Kidney structural damage produces inflammatory cytokines that reach the vagus nerve’s afferent pathway, which transmits inflammatory signals to the medulla oblongata [48]. Furthermore, peripheral stimuli such as psychological stress and infections trigger microglia activation and cytokine release, which subsequently induce macrophage and cytokine entry into the brain [39,49]. Neurological effects due to the sustained activity of inflammatory cytokines include signaling, synthesis, reuptake, and the release of neurotransmitters [22,50]. Therefore, the underlying biological mechanism likely includes alterations in neurotransmitter function and cortisol elevation linked to stimulation of the hypothalamic–pituitary–adrenal (HPA) axis [8].

The main weaknesses of our research are its cross-sectional design and the lack of follow-up with the patients to assess how their symptoms and nutritional status evolve. Additionally, the inflammatory biomarkers we evaluated might not be enough to determine the interrelationships’ complexity.

Despite these limitations, the present research showed that the inflammatory response of patients receiving hemodialysis and inter-individual differences secondary to gene variants influence the severity of clinical outcomes. Our work also illustrates the importance of screening nutritional, psychological, and immunological factors of CKD to improve therapeutic management.

5. Conclusions

The increased prevalence of malnutrition–inflammation and depressive symptomatology here observed agrees with the highly associated morbidity documented in individuals with CKD receiving hemodialysis. Moreover, we identified IL-10 as an inflammatory determinant for associated morbidity and that IL-6-572 G/C and IL-10-1082 A/G SNPs contribute to the severity of malnutrition–inflammation and depressive symptoms.
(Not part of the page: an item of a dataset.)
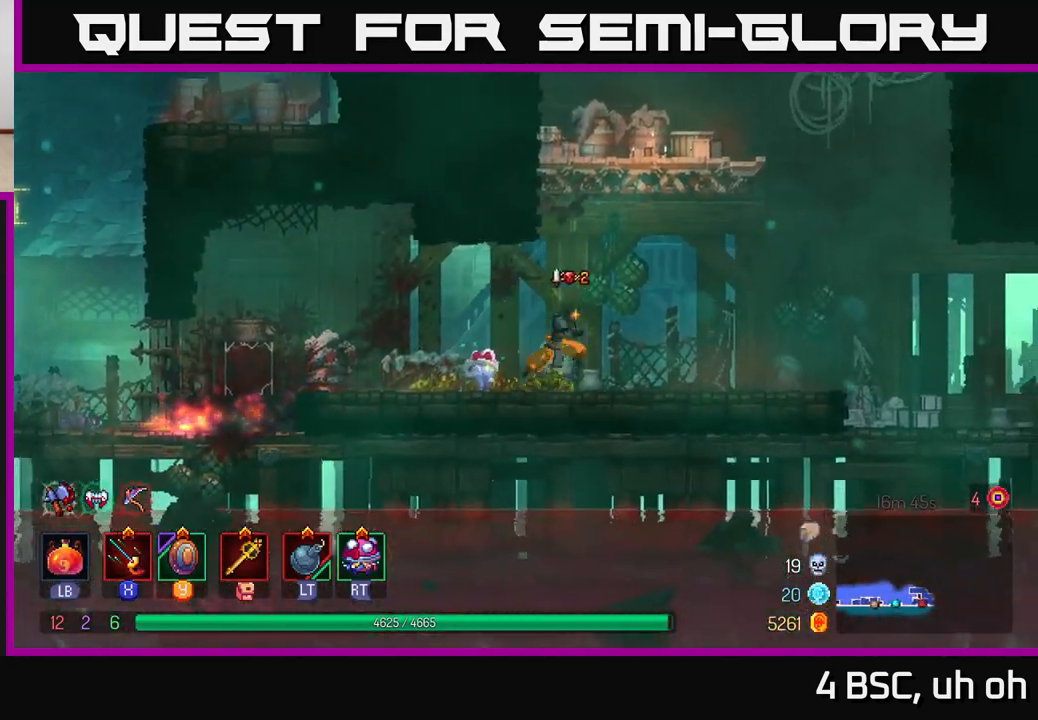
{"buttons": ["A"], "left_stick": "left", "right_stick": "center", "events": [[117, "left_stick", "center"], [150, "A", "down"], [317, "A", "up"], [367, "A", "down"], [417, "left_stick", "left"]]}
Our findings support the claim that the interaction between traditional and non-traditional factors increases long-term morbidity and mortality in patients undergoing hemodialysis. Accordingly, we suggest a more extensive evaluation of nutritional, psychological, and neuroimmune parameters as well as the multidisciplinary management of CKD integrating behavioral interventions, targeted nutritional therapies, and an assessment of biomarkers of inflammation to prevent or delay the disease’s progression. Lastly, prospective studies that include more clinical, psychological, endocrine, and immunological parameters of CKD at various stages must refine the causal relationship between inflammation and associated morbidity in CKD.